Caleb had to have been searching for hours, and Logan didn’t doubt he’d spend all night cleaning it. He could understand the impulse, not wanting to wake up with the apartment still torn apart. Taking out his cell phone, Logan punched in Dabb’s number. Dabb picked up after only one ring as if he’d been expecting the call.

“I’m at Caleb’s and I was hoping to stay,” Logan said, only just then realizing it sounded like he was asking for permission for a booty call.

“Is he okay?”

Logan took a deep breath, not realizing until now what he intended to do. “I fucked up,” he said, and Caleb gripped his bicep hard enough to bruise. “I stashed a minibottle of booze here weeks ago and Caleb found it.”

The silence that followed was deafening, but the warmth of Caleb’s body pressed close was comforting.

“You didn’t have to tell me that,” Dabb said, sounding both in awe and annoyed at the same time.

“You said being that man was a choice. I’m making mine. I don’t want to be that man again.”

“Let me talk to Caleb.”

Reluctantly, Logan held out the phone to Caleb. “He wants to talk to you.”

Logan moved into the living room and started replacing the books on the shelves. He tried not to listen to the conversation, but it was pretty obvious Dabb was making sure Caleb wasn’t traumatized by going to the PO office alone, being interviewed by detectives, and finding alcohol hidden in his apartment. Jesus, it had been a long fucking day. Logan put another dust-free (how is that even possible?) book on the shelf. After a few minutes, Caleb gave him back the cell phone.

“Here’s what we’re going to do,” Dabb said. “You will go back to contacting me weekly instead of once every three weeks. And you will talk to your sponsor and share at your next AA meeting about what happened.”

Logan winced. Stacy was going to be pissed that he hadn’t told her about buying the booze. “I didn’t drink it.”

“You don’t need to drink to act like a drunk.”

Logan rubbed his forehead. A dry drunk. That was what they called it in AA, and Stacy had alluded to it when they’d talked in the cafe. It wasn’t enough to be sober. You’d end up right back where you started if you didn’t deal with the shit that had you picking up the bottle in the first place.

“Are we clear?”

“Yeah.” Logan ended the call. “It’ll be okay,” he told Caleb, towing him forward and wrapping his arms around him. Caleb relaxed into the embrace with a weary sigh, and Logan kissed the top of his head. “Let’s put this place back together.”

Logan finished replacing the books on the shelves and moved on to the TV cabinet. Caleb likely had some system for sorting the DVDs like alphabetical by genre or something, but at least Logan could give him the appearance of order. After replacing the couch cushions, he entered the bedroom. It wasn’t in bad shape. Not surprising considering how few clothes Caleb seemed to own. It only took a few minutes to clean up, leaving the scene of the crime remaining.
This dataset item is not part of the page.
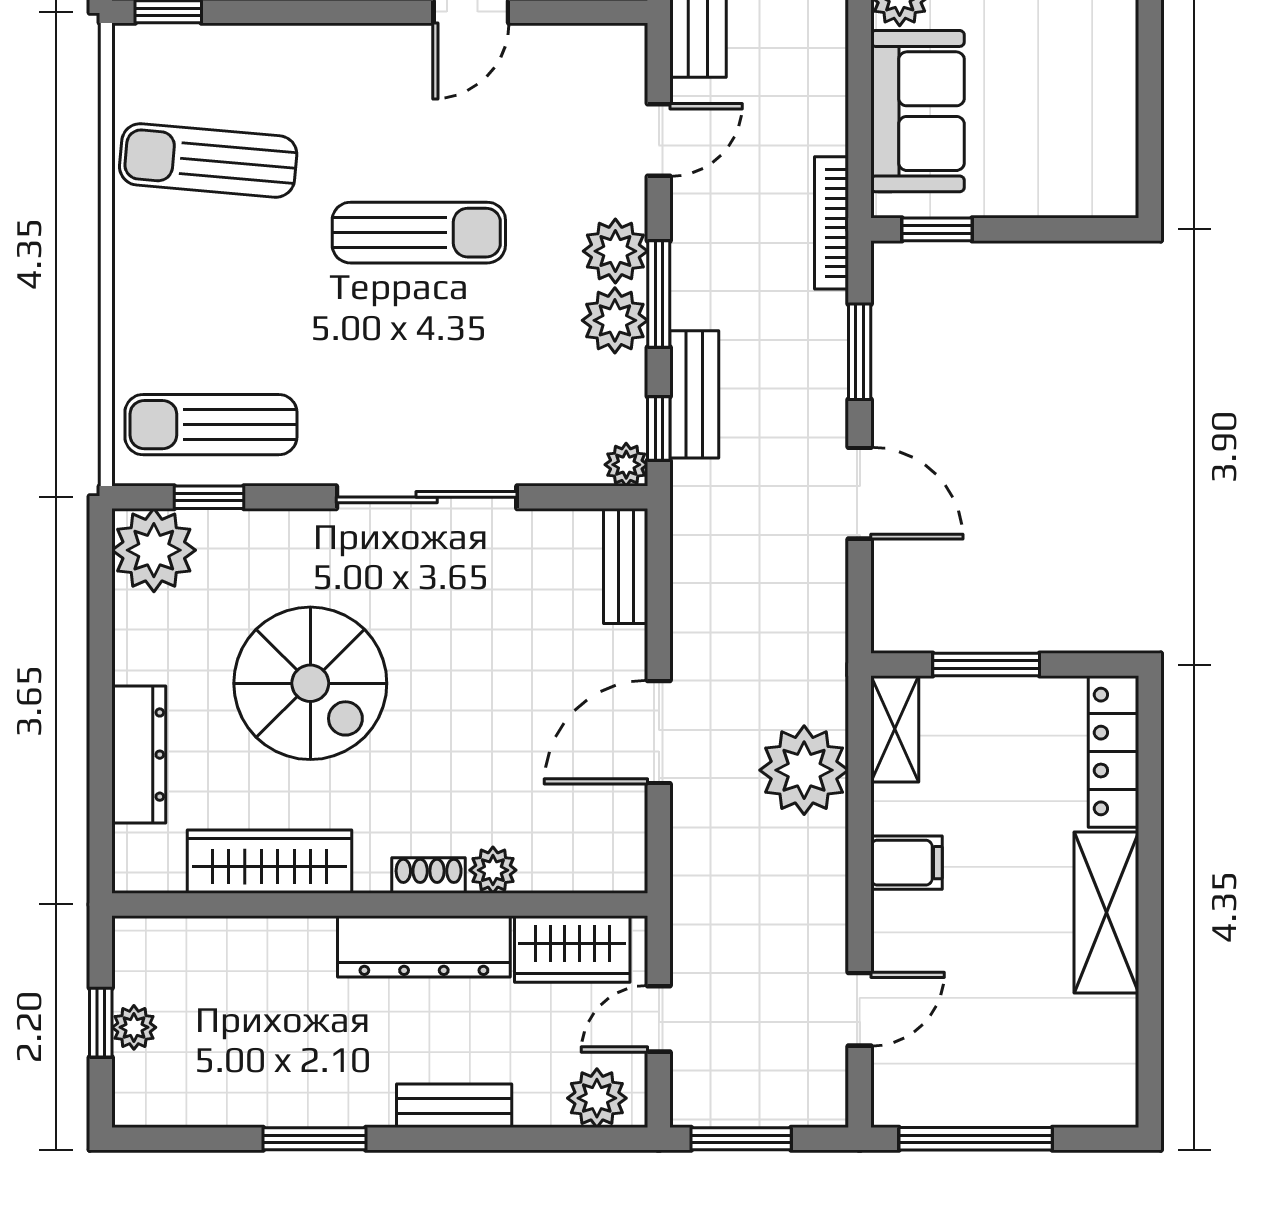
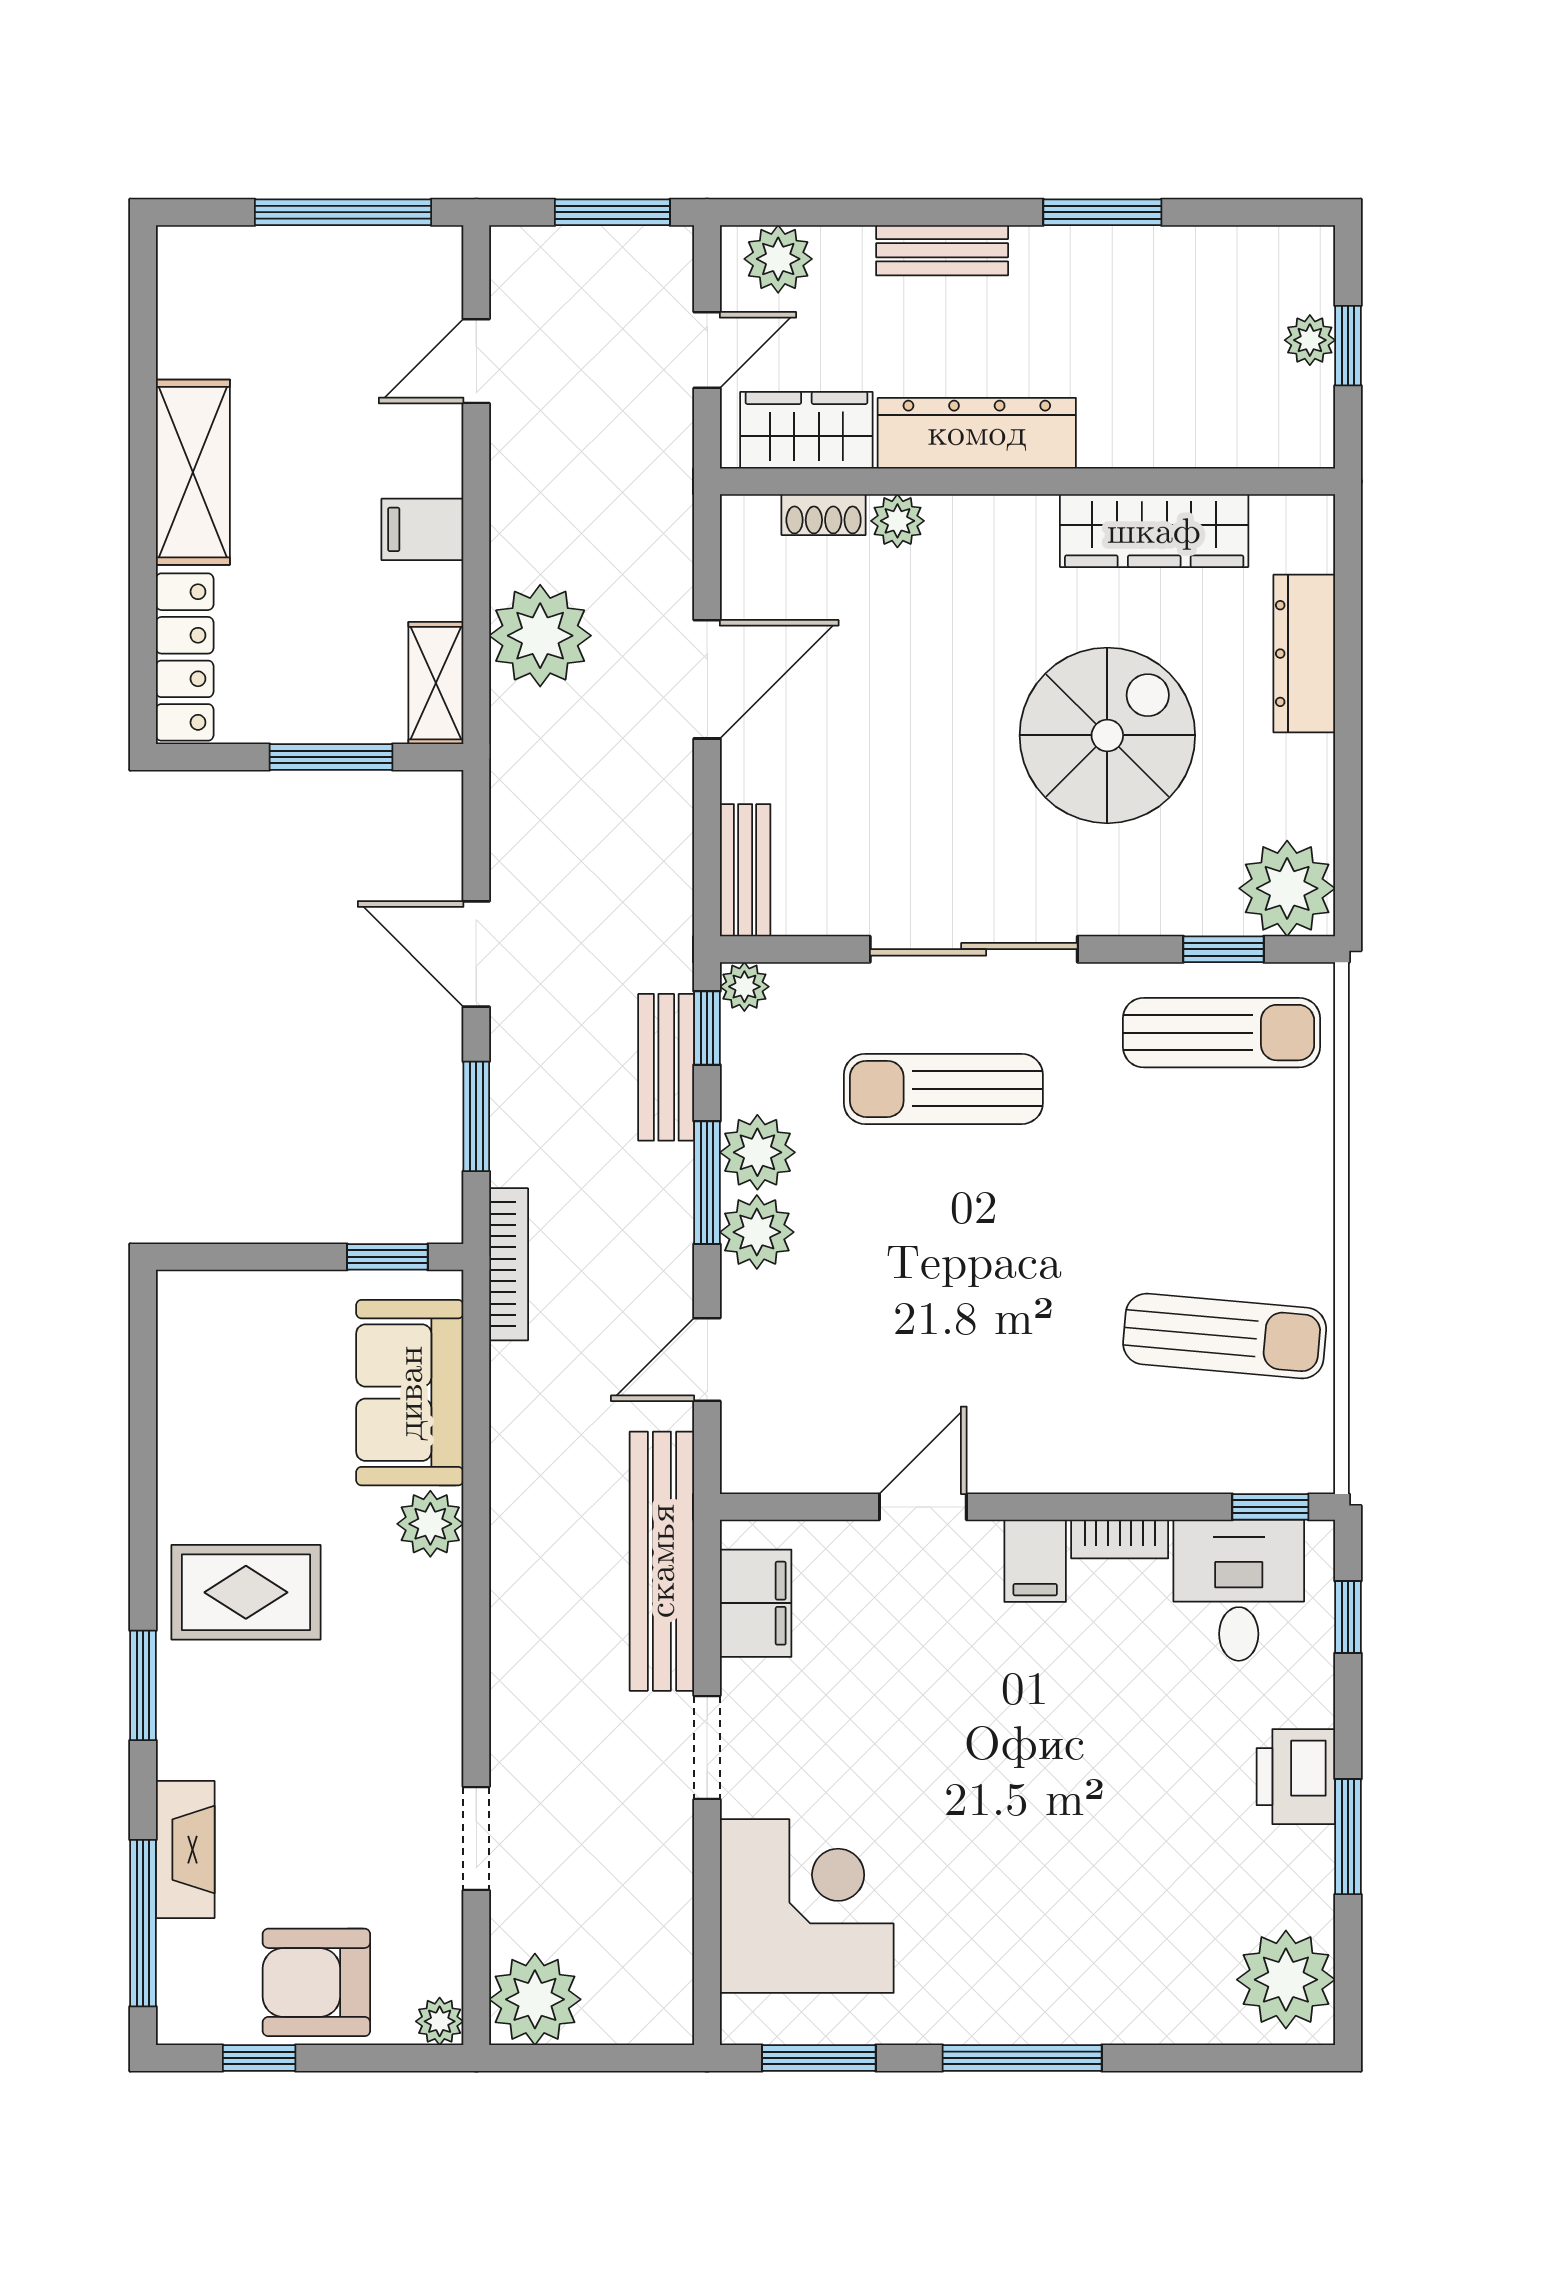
sun lounger: (419, 233) -> (943, 1089), moved
spiral stairs: (310, 683) -> (1107, 735), turned 90
shoe rack: (429, 876) -> (824, 515), moved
The bathroom looked like it had exploded. Packages of soap, cleaning products, toilet paper, and an assortment of grooming products littered the floor and filled the sink. The toilet tank cover was balanced on the seat. Caleb could give Dabb a few pointers. He’d thought to look in places Logan had never even considered. And he’d had plenty of experience hiding booze from Michael. Caleb had unscrewed the grid panel on the air vents and even taken apart the wall sconces. Thinking about what Caleb must have been going through as he searched made the muscles under Logan’s skin jump.

 

 

C
ALEB
took a seat on an island stool, exhaustion battling with his jangled nerves. The kitchen was restored. His hands were red and wrinkled from scrubbing. That he had been rattled enough to put dishes on the
floor
unnerved him. Slumping forward, he propped his head up with his elbow. The frantic searching had seemed eerily similar to a panic attack. His mind had felt thick and disjointed, unable to focus on anything but the search.